SL does not take up much HD space, but it is demanding on processing. It runs the best with a dedicated graphics card, but a lot of people run it on cheap laptops without too much lag.
I would say the biggest reason people have lag is due to their internet connection. DSL is choppy, and if you are on a wireless connection, it gets worse.
I play on a gaming desktop, and I'm hardwired into a cable modem. I have no issues at all with lag, unless the sim itself is crowded, then I slow down a bit. It matters when I am in a fight, if you have a good system, you can kick ass in CCS... but if you have a cheap-o computer, then you should stick to slower paced things like fishing.


----------



## reasonevangelist (Oct 7, 2014)

ProHuman said:


> SL does not take up much HD space, but it is demanding on processing. It runs the best with a dedicated graphics card, but a lot of people run it on cheap laptops without too much lag.
> I would say the biggest reason people have lag is due to their internet connection. DSL is choppy, and if you are on a wireless connection, it gets worse.
> I play on a gaming desktop, and I'm hardwired into a cable modem. I have no issues at all with lag, unless the sim itself is crowded, then I slow down a bit. It matters when I am in a fight, if you have a good system, you can kick ass in CCS... but if you have a cheap-o computer, then you should stick to slower paced things like fishing.

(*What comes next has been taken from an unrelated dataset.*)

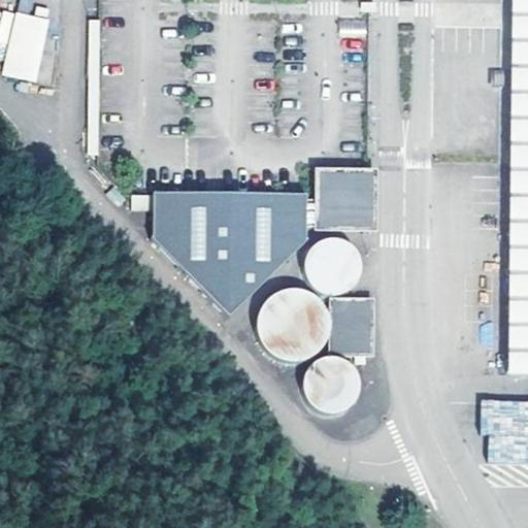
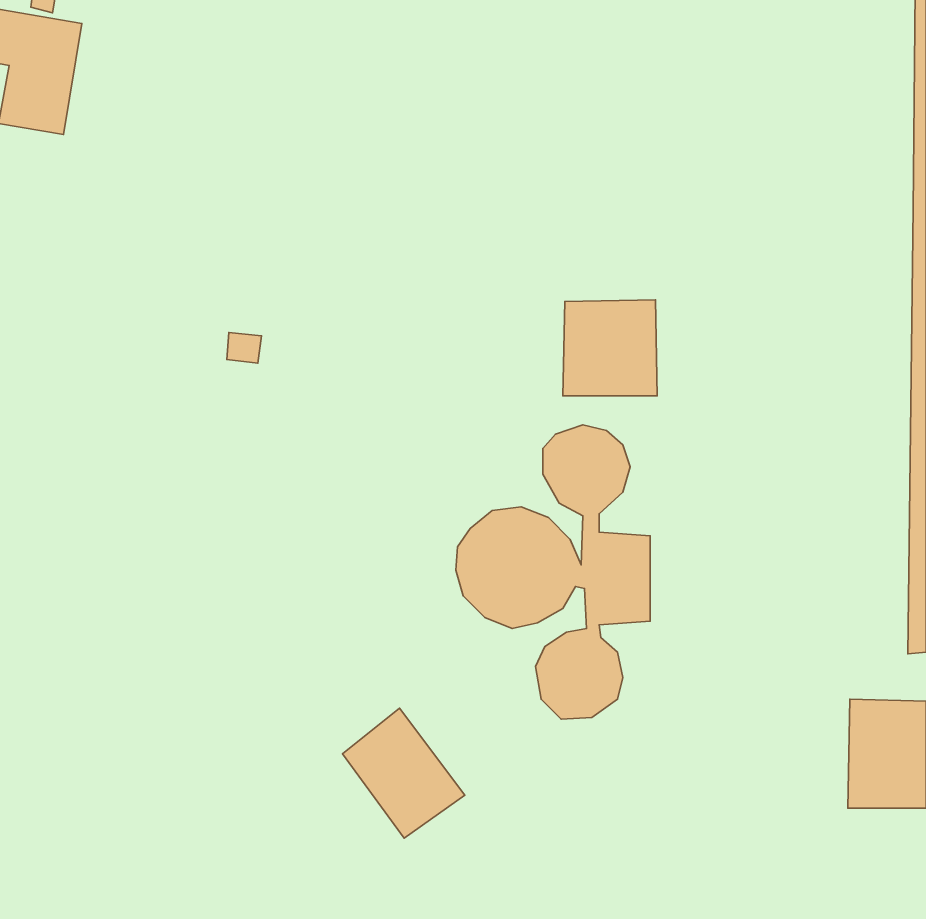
building: [154,191,307,316] -> none
building: none -> [342,708,465,838]

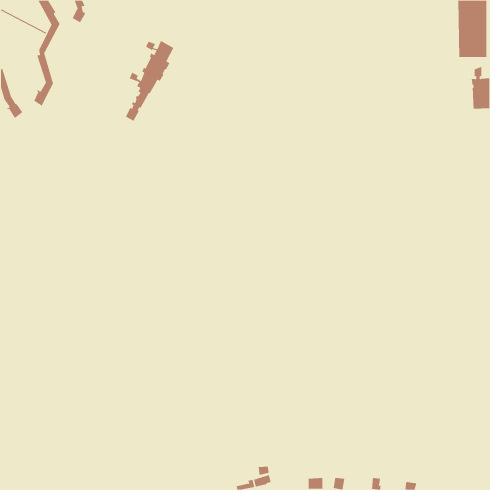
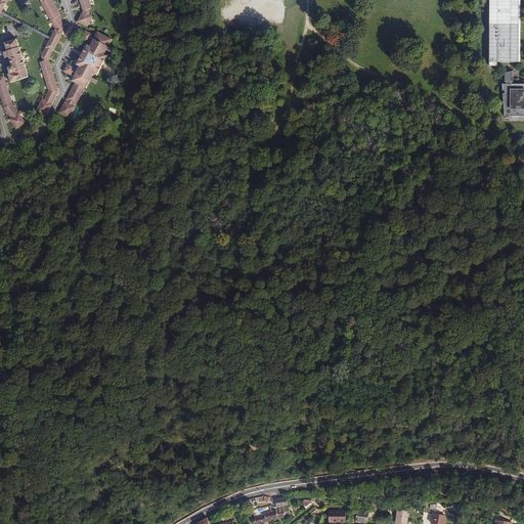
building: none -> [4,37,28,80]
building: [125,40,174,122] -> [58,29,111,116]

Intel fanboys w/ bleeding edge hardware would say my rig sucks... but i don't think so. Not top tier by any means, but rocks everything i throw at it, minus Sims 3 (which runs bad on most rigs) and BF4 (which is just a resource hog anyway; BF4 actually runs better than Sims 3...). 
[email protected], 8Gb RAM, gtx590, SSD for the OS... 850w gold-rated PSU (with recommendation from "jonnyguru") and some mech drives (cpu and gpu on custom single loop, 1/2" id tygon, T-line no res, big rad, 9 yate loons... even a half-decent wire tuck). It's basically a never-ending project rig that i never quite finished maxing out (and likely never will at this point). Life intervened, etc. I used to be heavily mmo-pvp oriented, but at some point i realized that i really disliked a significant portion of the gamers i kept encountering... and since multiplayer was kinda the whole point (for me), my gaming interests rapidly waned. "Can't stand most people, don't want to play alone... maybe i should just not play at all? Yep." Now it's more of an occasional thing... though i have come to better appreciate games which require as little effort as possible. If i can forget my body exists while playing, it's a good game. If controlling the game causes physical discomfort, it sucks, no matter how hyped or cutting-edge or how great the graphics may be. This is part of what made me dislike D3: they won't make it controller-compatible, despite having both the knowledge and tech to do so (since they already did exactly that for the consoles). Game devs and publisher companies basically telling everyone "fuck you, you'll buy it anyway!" and implementing blatant cash-grab tactics, over-hyping and under-delivering, EA refusing to make new madden for PC... is a huge part of why i lost interest in gaming. The politics of gaming "business" kinda ruined it for me. Kinda want to just go live in the woods and play with sticks and rocks.


----------



## IndicaAngel (Nov 24, 2014)

This thread is a bit old but I'll post anyway. I've played SL off and on since 06. I was once the highest paid live DJ in there
5k tips were common ( dj'd rl so figured why not?). Big following and erupted into my own clubs etc. Was a nice ride but it got to be too political and
friends that were not really friends, and then the always wanna fuck? .. no I don't go away.
So I gave up DJ'ing after a few years and turned to design.
So now I make skins,clothes,accessories, hair. pretty much anything I like or want to make.
Maya, zbrush,photoshop are your friends in SL., I think having gone to school for 3d modeling and design helped
alot in this area, the base model for SL is very glitchy and I'm glad they came out with other options.
I haven't really played in ages, my stuff sells still, I log into lindens in my account, I pay my land tier and I'm gone.
just nothing there excites me right now.


----------



## tytheguy111 (Nov 24, 2014)

@ProHuman 

Sorry I aint been on in a while 



I was getting too addicted I spent days on end playing it 



I might get on tonight but idk


----------



## ProHuman (Nov 24, 2014)

IndicaAngel said:


> This thread is a bit old but I'll post anyway. I've played SL off and on since 06. I was once the highest paid live DJ in there
> 5k tips were common ( dj'd rl so figured why not?). Big following and erupted into my own clubs etc. Was a nice ride but it got to be too political and
> friends that were not really friends, and then the always wanna fuck? .. no I don't go away.
> So I gave up DJ'ing after a few years and turned to design.
> ...


ever try ccs?


----------



## ProHuman (Nov 24, 2014)

tytheguy111 said:


> @ProHuman
> 
> Sorry I aint been on in a while
> 
> ...


i havent logged on these days, either.
my buddies on teamspeak decided to play tribal wars again, this season


----------



## tytheguy111 (Nov 24, 2014)

ProHuman said:


> i havent logged on these days, either.
> my buddies on teamspeak decided to play tribal wars again, this season




oh 



but i haven't been on for a few months 


it scared me how much i was addicted


----------



## ProHuman (Nov 24, 2014)

you dork!

doesn't bother me to take breaks.
my friends miss me, but they can get over it, or fuck off.

just like IndicaAngel mentioned,
It's nice to log into lindens, take care of business, and log out.


----------